### What to do
Pictures must not appear in the copy. Restate exactly the lines below from the one with "right hip: (918, 466)" through the one with "right knee: (127, 451)", inclusive.
[[ Data provided open ]]
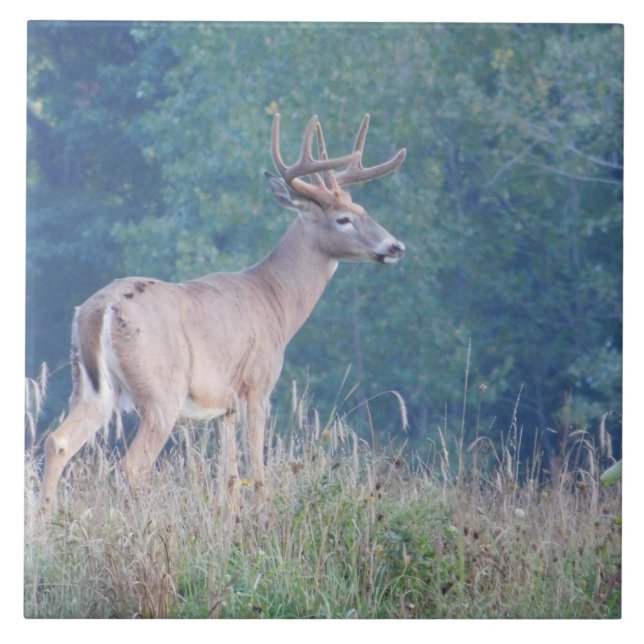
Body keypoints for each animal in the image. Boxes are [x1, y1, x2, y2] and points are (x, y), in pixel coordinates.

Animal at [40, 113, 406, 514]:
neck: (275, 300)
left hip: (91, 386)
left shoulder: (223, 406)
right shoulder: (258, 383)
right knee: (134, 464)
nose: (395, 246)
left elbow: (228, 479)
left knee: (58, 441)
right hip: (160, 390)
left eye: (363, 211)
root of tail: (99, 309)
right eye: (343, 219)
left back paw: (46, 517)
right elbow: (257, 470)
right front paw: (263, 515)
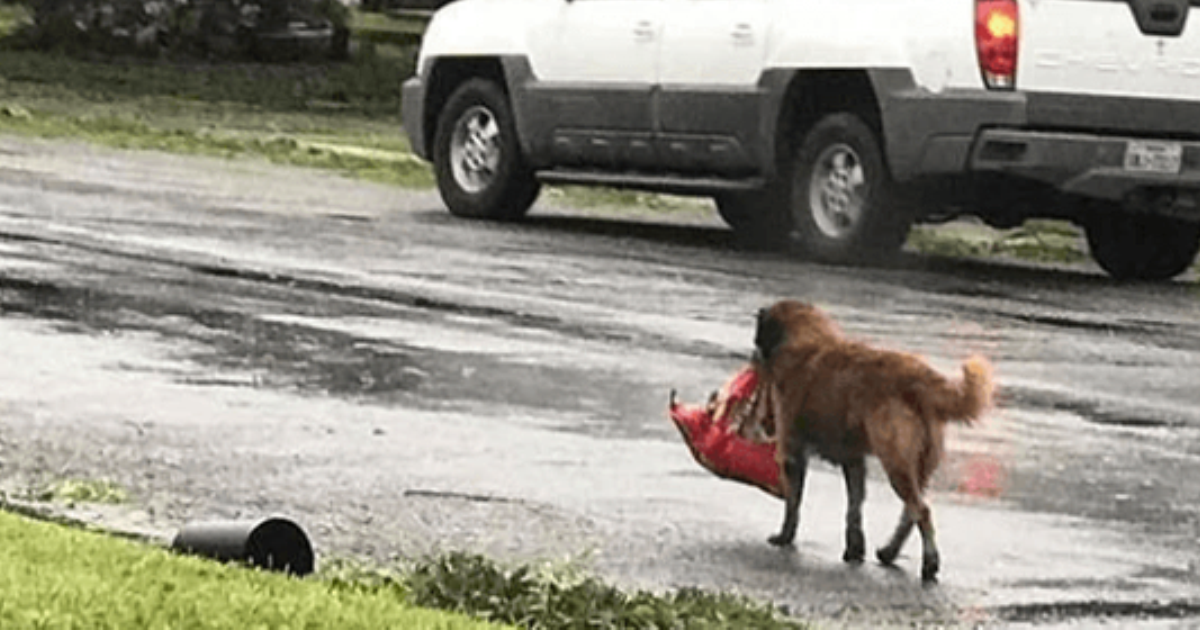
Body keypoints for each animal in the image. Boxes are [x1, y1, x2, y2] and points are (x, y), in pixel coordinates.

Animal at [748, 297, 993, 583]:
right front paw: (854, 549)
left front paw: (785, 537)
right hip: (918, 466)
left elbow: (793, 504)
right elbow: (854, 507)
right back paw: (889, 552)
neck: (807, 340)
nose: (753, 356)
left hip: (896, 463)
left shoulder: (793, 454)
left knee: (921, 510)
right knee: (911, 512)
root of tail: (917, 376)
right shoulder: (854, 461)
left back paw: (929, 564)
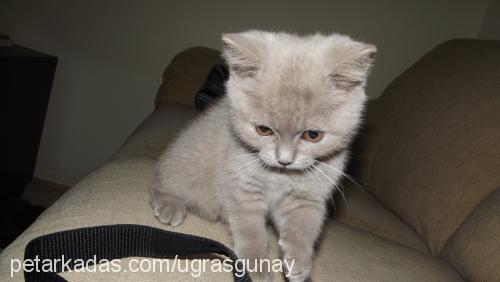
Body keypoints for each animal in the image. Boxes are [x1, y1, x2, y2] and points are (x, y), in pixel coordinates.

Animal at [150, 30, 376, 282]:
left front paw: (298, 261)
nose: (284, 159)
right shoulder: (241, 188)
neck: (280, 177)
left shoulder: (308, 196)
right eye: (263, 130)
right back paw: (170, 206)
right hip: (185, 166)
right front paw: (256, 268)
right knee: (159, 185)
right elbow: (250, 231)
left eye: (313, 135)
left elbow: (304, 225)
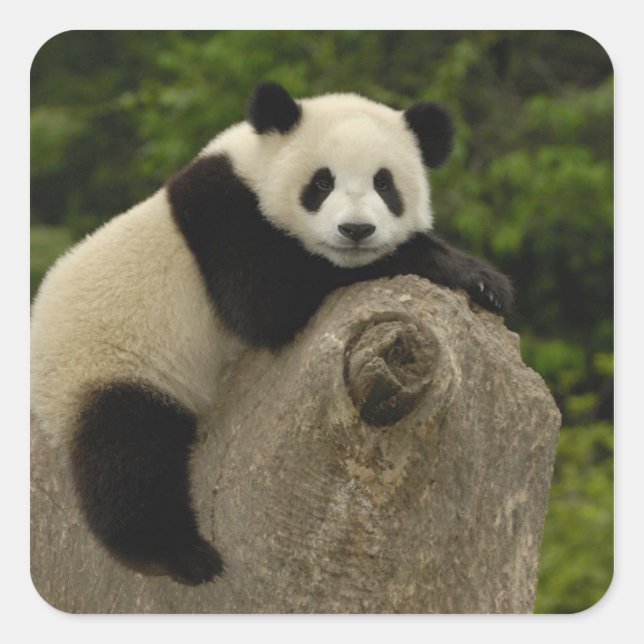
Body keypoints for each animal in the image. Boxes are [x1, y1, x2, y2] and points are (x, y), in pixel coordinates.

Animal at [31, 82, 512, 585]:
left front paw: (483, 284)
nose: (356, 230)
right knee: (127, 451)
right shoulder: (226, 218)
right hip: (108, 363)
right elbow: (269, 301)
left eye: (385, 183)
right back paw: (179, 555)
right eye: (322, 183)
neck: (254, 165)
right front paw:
[[ Data provided closed ]]
[[ Data provided open ]]
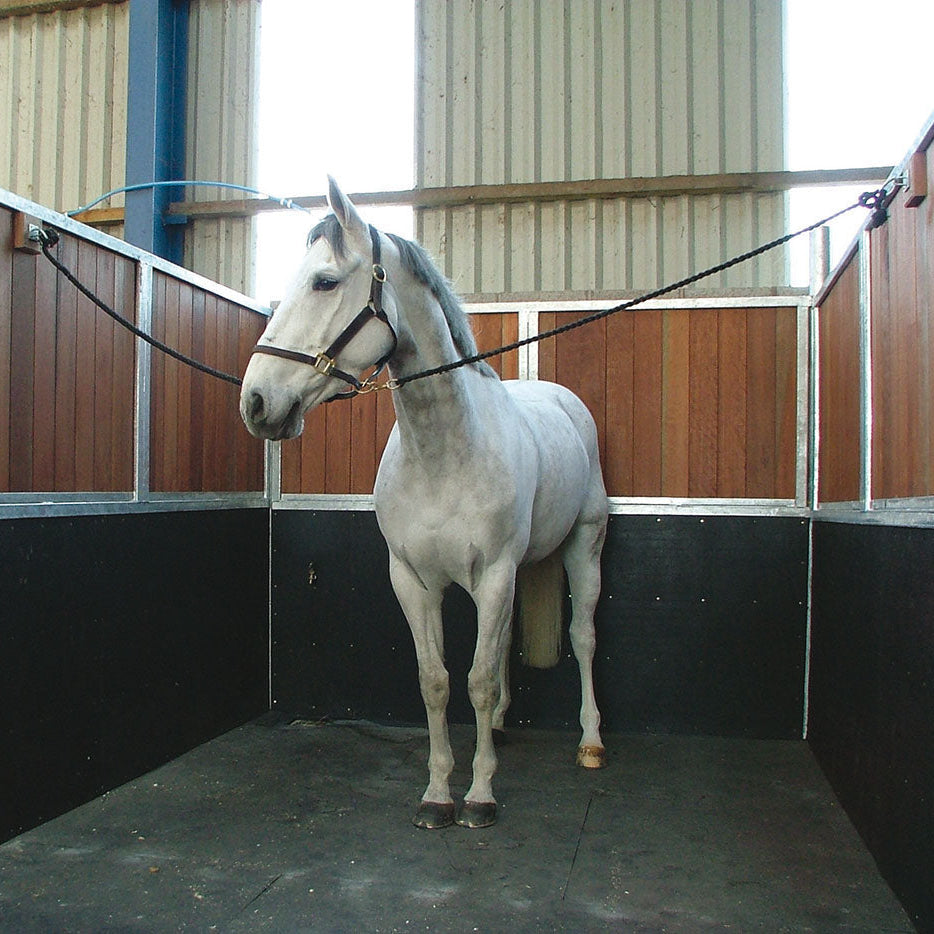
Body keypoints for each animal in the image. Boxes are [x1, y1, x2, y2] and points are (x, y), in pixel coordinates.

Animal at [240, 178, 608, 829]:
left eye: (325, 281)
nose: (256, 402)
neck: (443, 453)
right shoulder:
[[ Data provided closed ]]
### Output
right hip: (918, 466)
left elbow: (793, 504)
right elbow: (854, 507)
right back paw: (889, 552)
neck: (807, 340)
nose: (753, 356)
left hip: (896, 463)
left shoulder: (793, 454)
left knee: (921, 510)
right knee: (911, 512)
root of tail: (917, 376)
right shoulder: (854, 461)
left back paw: (929, 564)
Body keypoints for each animal in the image. Boxes are [x1, y1, x2, y2] and points are (x, y), in pixel coordinates.

Animal at [150, 30, 376, 282]:
left front paw: (298, 261)
nose: (284, 159)
right shoulder: (241, 188)
neck: (280, 177)
left shoulder: (308, 196)
right eye: (263, 130)
right back paw: (170, 206)
right hip: (185, 166)
right front paw: (256, 268)
right knee: (159, 185)
right elbow: (250, 231)
left eye: (313, 135)
left elbow: (304, 225)
Body keypoints for each animal in the image. Boxes are [x1, y1, x2, y2] and points are (x, y), in pixel coordinates.

Animal at [31, 82, 512, 585]:
left front paw: (483, 284)
nose: (356, 230)
right knee: (127, 451)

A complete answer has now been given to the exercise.